Dortmunder Museum erzählt Geschichte des Konsums

Dortmund (idr). Acht Jahrhunderte Alltagskultur beleuchtet die neue Sonderausstellung "Konsum", die am 5. Juli im Museum für Kunst und Kulturgeschichte Dortmund startet und ein Jahr lang läuft.
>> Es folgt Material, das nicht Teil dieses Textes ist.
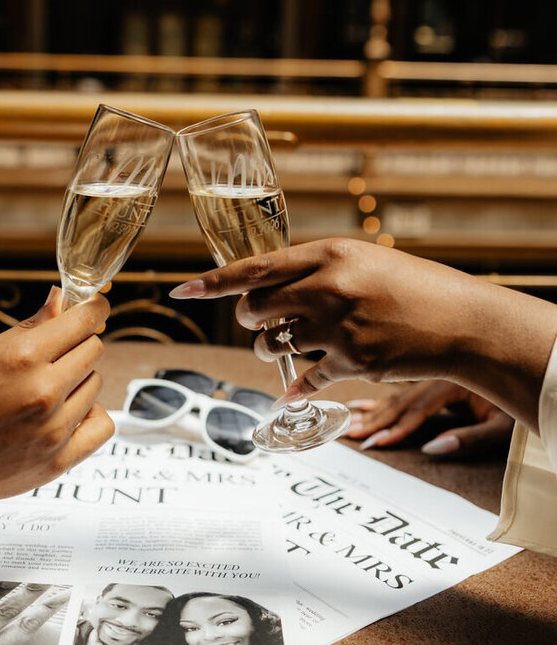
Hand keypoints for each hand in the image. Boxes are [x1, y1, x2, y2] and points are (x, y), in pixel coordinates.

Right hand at [0, 290, 113, 533]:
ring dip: (79, 381)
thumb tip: (61, 301)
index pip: (84, 320)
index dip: (92, 309)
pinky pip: (102, 426)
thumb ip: (29, 328)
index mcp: (22, 357)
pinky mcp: (57, 463)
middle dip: (77, 345)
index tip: (93, 307)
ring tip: (45, 390)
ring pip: (96, 386)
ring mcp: (53, 430)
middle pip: (93, 350)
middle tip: (53, 354)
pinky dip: (89, 416)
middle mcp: (43, 392)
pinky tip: (66, 415)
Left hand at [170, 238, 556, 433]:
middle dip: (250, 319)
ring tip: (287, 344)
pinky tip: (295, 390)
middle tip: (265, 321)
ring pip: (269, 345)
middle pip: (253, 309)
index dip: (213, 282)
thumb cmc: (412, 288)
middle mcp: (328, 287)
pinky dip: (296, 386)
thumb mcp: (363, 262)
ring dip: (267, 349)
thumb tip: (267, 288)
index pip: (255, 268)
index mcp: (330, 254)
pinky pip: (302, 379)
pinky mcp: (350, 363)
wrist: (462, 322)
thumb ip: (316, 271)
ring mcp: (338, 327)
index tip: (182, 290)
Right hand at [344, 380, 513, 457]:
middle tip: (351, 435)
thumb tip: (432, 450)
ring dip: (371, 410)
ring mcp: (430, 375)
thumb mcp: (499, 424)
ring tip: (348, 422)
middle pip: (399, 401)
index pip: (416, 411)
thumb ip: (467, 438)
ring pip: (395, 394)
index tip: (374, 442)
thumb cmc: (516, 397)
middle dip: (375, 420)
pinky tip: (360, 402)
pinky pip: (398, 389)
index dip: (395, 429)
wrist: (526, 367)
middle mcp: (435, 376)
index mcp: (450, 383)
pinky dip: (377, 398)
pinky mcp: (429, 377)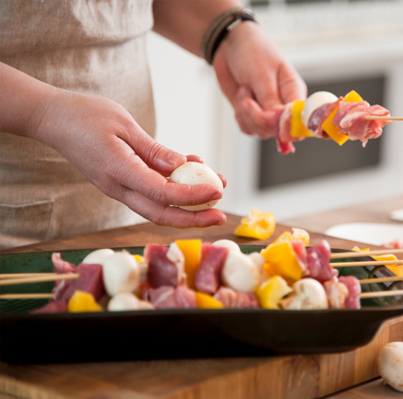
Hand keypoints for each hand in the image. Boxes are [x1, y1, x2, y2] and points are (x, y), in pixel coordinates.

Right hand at [31, 90, 226, 227]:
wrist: (51, 119)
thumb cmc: (84, 115)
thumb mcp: (124, 125)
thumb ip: (154, 150)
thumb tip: (183, 167)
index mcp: (118, 172)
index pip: (162, 194)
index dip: (192, 197)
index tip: (217, 192)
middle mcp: (119, 187)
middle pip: (162, 214)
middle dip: (194, 219)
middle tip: (222, 216)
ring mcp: (119, 187)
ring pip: (158, 207)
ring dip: (189, 205)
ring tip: (217, 192)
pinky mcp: (122, 182)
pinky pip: (152, 191)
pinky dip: (175, 187)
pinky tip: (196, 172)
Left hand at [212, 22, 306, 138]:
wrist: (229, 44)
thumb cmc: (252, 52)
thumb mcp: (262, 73)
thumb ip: (271, 99)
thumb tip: (280, 120)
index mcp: (294, 92)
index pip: (299, 121)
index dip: (285, 125)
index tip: (268, 117)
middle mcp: (283, 105)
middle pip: (278, 130)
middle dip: (258, 118)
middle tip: (247, 100)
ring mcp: (267, 111)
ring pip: (261, 131)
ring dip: (246, 115)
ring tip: (244, 91)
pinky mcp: (252, 115)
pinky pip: (248, 129)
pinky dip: (240, 118)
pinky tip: (240, 99)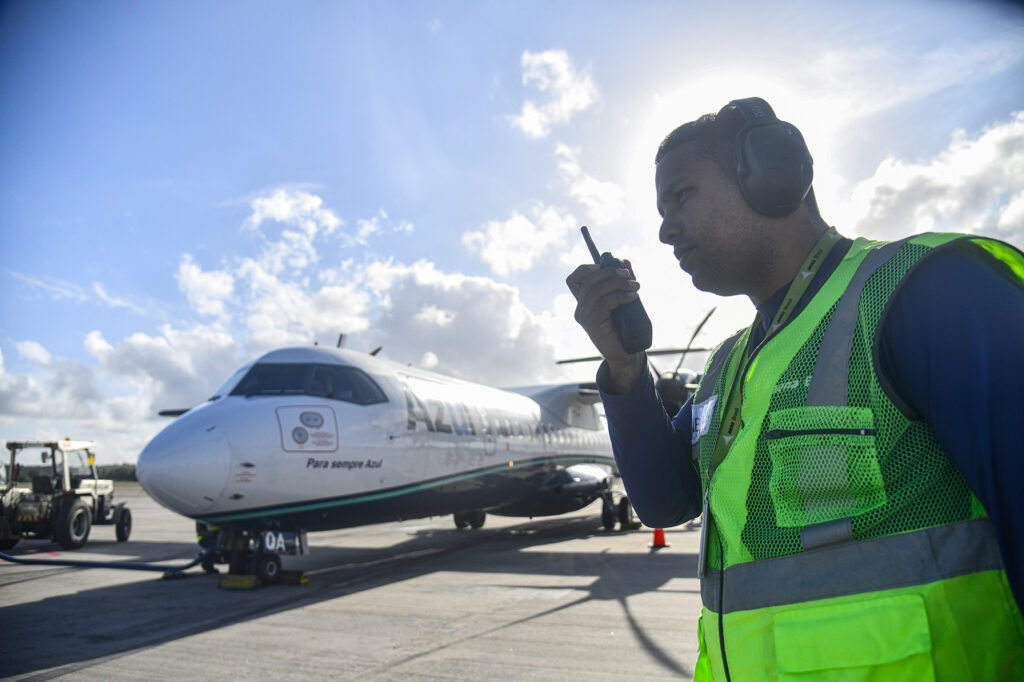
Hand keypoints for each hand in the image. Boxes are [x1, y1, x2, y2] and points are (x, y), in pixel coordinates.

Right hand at [565, 260, 646, 391]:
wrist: (626, 353)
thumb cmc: (624, 327)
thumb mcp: (623, 300)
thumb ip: (622, 281)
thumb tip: (625, 261)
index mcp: (584, 302)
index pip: (574, 279)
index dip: (585, 268)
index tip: (603, 265)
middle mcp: (580, 309)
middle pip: (589, 280)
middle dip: (610, 273)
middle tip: (628, 275)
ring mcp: (584, 316)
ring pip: (598, 290)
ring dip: (619, 285)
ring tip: (636, 287)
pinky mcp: (592, 324)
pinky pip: (605, 303)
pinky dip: (620, 296)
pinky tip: (633, 297)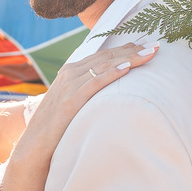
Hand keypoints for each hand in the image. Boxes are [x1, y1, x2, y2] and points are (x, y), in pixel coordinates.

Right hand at [23, 41, 158, 152]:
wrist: (35, 144)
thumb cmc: (57, 126)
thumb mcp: (71, 102)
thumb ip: (86, 91)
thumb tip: (108, 90)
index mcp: (70, 71)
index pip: (102, 55)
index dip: (125, 49)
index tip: (145, 45)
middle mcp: (70, 73)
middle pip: (106, 56)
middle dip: (133, 50)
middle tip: (156, 45)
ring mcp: (69, 85)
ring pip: (104, 65)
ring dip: (129, 58)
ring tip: (149, 53)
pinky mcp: (71, 99)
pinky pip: (95, 82)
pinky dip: (112, 73)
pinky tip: (127, 68)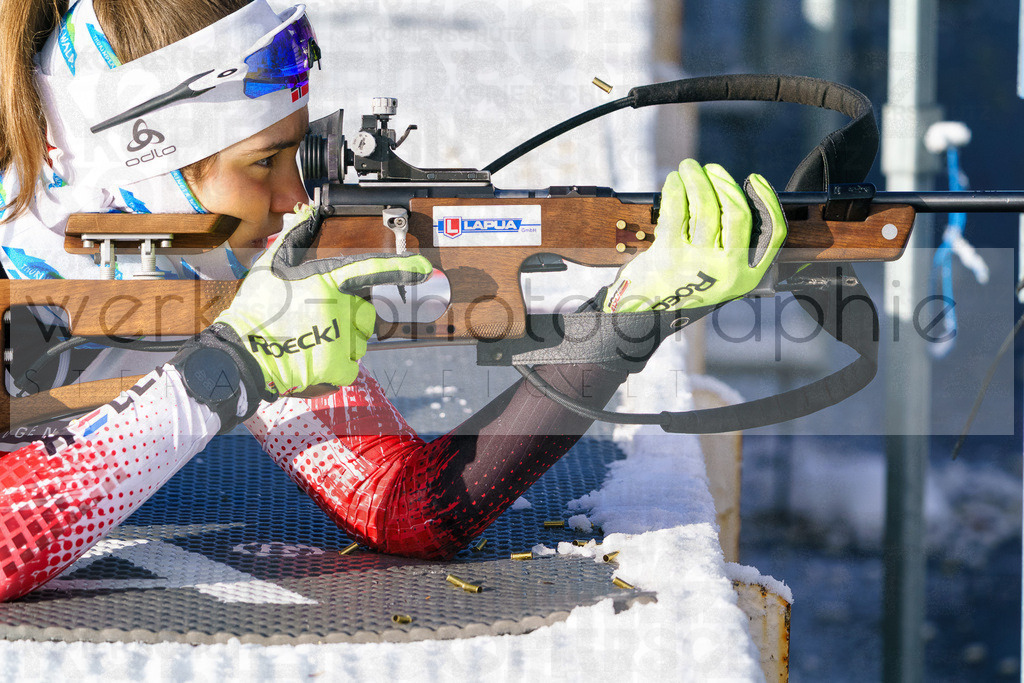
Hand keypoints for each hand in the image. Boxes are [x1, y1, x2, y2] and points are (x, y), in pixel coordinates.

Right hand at [213, 206, 431, 394]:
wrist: (242, 353)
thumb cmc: (255, 309)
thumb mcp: (269, 264)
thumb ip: (293, 237)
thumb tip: (306, 212)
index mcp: (326, 281)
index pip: (371, 270)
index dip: (401, 267)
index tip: (424, 268)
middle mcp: (339, 308)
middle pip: (365, 315)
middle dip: (351, 319)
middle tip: (318, 323)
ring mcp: (340, 338)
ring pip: (358, 341)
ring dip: (343, 343)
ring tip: (310, 342)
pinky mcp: (336, 366)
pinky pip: (350, 366)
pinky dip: (335, 366)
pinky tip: (312, 360)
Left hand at [601, 159, 785, 312]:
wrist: (644, 312)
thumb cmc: (681, 284)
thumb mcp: (715, 273)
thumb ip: (729, 242)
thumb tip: (730, 192)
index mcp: (746, 276)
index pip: (773, 233)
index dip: (767, 200)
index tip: (754, 178)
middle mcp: (727, 271)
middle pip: (739, 213)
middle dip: (724, 182)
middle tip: (709, 168)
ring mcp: (699, 264)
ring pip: (706, 206)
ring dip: (697, 179)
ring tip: (688, 168)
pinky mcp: (670, 254)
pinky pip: (677, 210)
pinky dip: (676, 189)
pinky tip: (674, 181)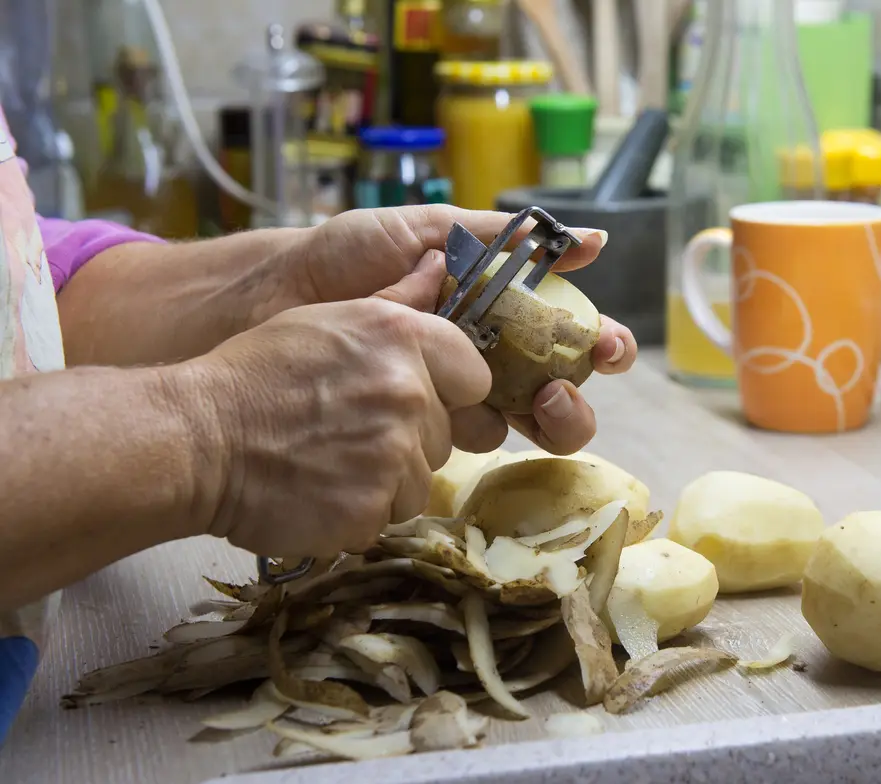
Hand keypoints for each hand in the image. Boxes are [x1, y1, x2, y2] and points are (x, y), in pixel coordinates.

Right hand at [186, 296, 489, 556]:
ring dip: (384, 480)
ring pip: (420, 481)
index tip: (414, 399)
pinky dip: (358, 512)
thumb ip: (396, 300)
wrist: (196, 438)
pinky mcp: (372, 509)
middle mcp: (409, 394)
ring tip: (329, 461)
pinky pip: (387, 516)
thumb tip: (438, 263)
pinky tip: (319, 491)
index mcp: (403, 337)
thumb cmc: (257, 373)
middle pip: (445, 435)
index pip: (476, 377)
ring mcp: (394, 456)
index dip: (449, 392)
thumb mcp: (327, 318)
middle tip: (349, 431)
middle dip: (409, 439)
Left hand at [277, 204, 637, 453]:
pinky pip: (462, 448)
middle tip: (560, 388)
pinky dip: (476, 433)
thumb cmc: (342, 259)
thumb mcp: (428, 231)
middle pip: (554, 396)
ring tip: (529, 401)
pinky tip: (469, 415)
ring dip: (538, 420)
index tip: (607, 345)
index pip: (565, 338)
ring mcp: (449, 402)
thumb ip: (505, 238)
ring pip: (518, 428)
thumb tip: (592, 240)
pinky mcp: (413, 436)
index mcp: (494, 314)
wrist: (265, 302)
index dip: (598, 345)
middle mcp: (482, 364)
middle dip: (573, 399)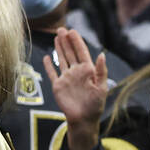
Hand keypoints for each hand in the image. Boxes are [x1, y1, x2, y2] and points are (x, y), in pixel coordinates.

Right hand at [43, 28, 108, 149]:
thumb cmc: (95, 105)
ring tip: (56, 37)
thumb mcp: (102, 88)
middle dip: (66, 41)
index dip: (77, 41)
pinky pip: (53, 73)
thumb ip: (101, 71)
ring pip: (62, 59)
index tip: (72, 31)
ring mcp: (67, 78)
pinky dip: (49, 65)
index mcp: (88, 71)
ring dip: (59, 48)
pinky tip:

Anhand von rund 500 Exponaten erzählt die Schau, wie sich Besitz, Konsum und Alltagskultur verändert haben. Zu sehen sind kuriose und schöne Dinge, bekannte und fast vergessene Objekte: vom schmucklosen Tonkrug bis zum 70er-Jahre-Aschenbecher, von Uromas Küchenherd bis zum zeitlosen Zippo, vom schwarzen Bakelit-Telefon bis zum futuristischen Fernseher. Leitobjekt ist der Schrank als Sinnbild für wirtschaftlichen, gesellschaftlichen und kulturellen Wandel.

 

Die Ausstellung thematisiert die Entwicklungen, die dazu geführt haben, dass Menschen heute über eine solche Fülle von Dingen verfügen – und sie hinterfragt, warum wir so abhängig von ihnen sind. Im 17. und 18. Jahrhundert entstand die dynamische Konsumkultur, angefacht von technischem Fortschritt und der Ausbeutung von Menschen und Rohstoffen im Kolonialismus. Ein Quantensprung war die Industrialisierung im 19. Jahrhundert und der Beginn der Massenproduktion. Seit dem 20. Jahrhundert sind Auswahl, Erwerb und Verbrauch von Dingen zu einem zentralen Bestandteil des täglichen Lebens geworden. Konsum prägt seitdem den Alltag ebenso wie das Selbstbild.